Yes, indeed. The Hoops Report is so much more enamored with Brown than it was 12 months or even six months ago -- that state title game performance helped, of course. But physically, his body has developed right along with his assertiveness. But what makes Sterling Brown so intriguing is his versatility. He's able to defend multiple positions. And while still more of a 3-man/wing than a true 2-guard at this point, he's become a better ballhandler and his developed mid-range game is quietly sneaking out to the 3-point line. For the right team, in the right system and in certain matchups in college, Brown will be able to play three different positions effectively down the road.
"The biggest difference I've seen with him is his willingness to play multiple positions," says Boyce, who plans to create all types of mismatches on the floor with Brown this season. "He's not afraid to mix it up in the post and his perimeter skills have become more polished."
The other aspect Chris Brown has seen that's been entirely different with his two sons is their recruitment. Dad says it's been a world of difference when it comes to the recruitment of Shannon and Sterling.
First, despite it being just 10 years ago, the courting was different. There were boxes of letters from college coaches for Shannon, not the endless phone calls, texts and emails he and Sterling receive.
"The social media has changed it all so much," says Chris. "Plus, it was different in that Shannon was a top 10 player in the country his junior year."
In the final post-season RSCI rankings, a compilation of all the national rankings into one by national scouting services, Shannon Brown was the No. 3 ranked player in the country. He was behind only LeBron James and Luol Deng, while ahead of players like Chris Paul and Kendrick Perkins.
Meanwhile, Sterling's reputation is, once again, still growing. He's the No. 128 ranked player in the Class of 2013 by Rivals.com (too low), while checking in at No. 76 by Scout.com (a little closer to being right). Regardless of where the kid is ranked, Sterling Brown is a coveted high-major prospect.
Chris Brown says the decision will be "entirely up to Sterling." He does know there are three things -- in order of importance -- that Sterling will be looking at when breaking down his suitors.
"He will first look at the education that will be offered. That's first," says Chris matter-of-factly. "The system they play will be second, followed by how many guys they get to the league [NBA]. But I'm supporting any decision he makes. I just encourage him to work on his craft."
According to dad, the recruitment for Sterling remains wide open.

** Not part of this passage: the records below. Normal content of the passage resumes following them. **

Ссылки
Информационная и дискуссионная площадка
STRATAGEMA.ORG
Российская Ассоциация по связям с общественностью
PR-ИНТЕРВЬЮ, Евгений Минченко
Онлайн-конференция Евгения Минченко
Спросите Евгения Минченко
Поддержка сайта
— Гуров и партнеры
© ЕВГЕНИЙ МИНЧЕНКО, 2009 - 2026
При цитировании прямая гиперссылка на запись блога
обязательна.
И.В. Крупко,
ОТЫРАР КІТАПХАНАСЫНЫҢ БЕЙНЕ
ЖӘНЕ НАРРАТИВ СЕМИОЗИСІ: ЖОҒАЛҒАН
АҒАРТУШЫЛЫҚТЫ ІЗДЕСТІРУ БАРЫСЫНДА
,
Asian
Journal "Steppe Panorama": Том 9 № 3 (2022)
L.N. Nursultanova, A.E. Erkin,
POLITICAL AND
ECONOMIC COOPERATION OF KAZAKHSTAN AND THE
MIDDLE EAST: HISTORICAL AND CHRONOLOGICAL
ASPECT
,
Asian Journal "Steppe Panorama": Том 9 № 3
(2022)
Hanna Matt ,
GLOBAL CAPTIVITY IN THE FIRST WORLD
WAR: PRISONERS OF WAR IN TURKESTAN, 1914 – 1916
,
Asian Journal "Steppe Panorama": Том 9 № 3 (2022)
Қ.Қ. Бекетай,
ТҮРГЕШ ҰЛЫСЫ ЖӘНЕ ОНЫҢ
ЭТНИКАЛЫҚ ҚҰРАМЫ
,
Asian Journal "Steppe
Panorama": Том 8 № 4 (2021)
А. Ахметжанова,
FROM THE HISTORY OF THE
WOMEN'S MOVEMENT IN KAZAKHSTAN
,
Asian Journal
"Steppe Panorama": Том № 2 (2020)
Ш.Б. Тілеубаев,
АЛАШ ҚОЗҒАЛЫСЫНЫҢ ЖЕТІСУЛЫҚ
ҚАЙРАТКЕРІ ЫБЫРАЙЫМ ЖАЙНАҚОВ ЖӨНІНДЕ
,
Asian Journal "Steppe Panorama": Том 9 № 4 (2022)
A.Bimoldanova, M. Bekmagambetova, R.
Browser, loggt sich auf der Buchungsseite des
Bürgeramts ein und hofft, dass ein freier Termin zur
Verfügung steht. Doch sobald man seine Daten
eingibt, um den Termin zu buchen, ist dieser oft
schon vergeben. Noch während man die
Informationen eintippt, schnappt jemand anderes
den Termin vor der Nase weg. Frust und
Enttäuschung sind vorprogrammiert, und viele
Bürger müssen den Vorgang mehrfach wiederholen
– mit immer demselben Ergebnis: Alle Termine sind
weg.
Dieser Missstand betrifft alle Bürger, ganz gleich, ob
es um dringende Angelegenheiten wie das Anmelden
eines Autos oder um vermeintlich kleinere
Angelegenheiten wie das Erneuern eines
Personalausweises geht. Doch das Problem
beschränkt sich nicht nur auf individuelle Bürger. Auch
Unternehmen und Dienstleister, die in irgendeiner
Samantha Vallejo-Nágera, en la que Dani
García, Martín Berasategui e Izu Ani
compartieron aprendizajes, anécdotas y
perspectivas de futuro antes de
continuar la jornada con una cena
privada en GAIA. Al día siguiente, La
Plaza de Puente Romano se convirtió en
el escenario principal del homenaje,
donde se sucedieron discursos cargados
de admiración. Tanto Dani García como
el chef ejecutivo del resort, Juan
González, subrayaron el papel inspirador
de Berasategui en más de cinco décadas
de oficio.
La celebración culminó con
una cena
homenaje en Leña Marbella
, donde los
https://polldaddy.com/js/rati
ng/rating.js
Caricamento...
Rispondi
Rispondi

They want to see who is there at the end of July.
"What schools are going to show they really want Sterling?" Chris says at the thought of what lies ahead in August.
There is a list of schools that have shown the most interest and the Browns are interested in, which includes the local programs -- Northwestern, DePaul and Illinois -- along with Minnesota, Georgia Tech, Colorado, Louisville, Xavier, Florida State, Saint Louis and Miami.
"But there is a new school or a new offer about every week," Chris points out. "Sterling will narrow it down in August and take some visits in the fall."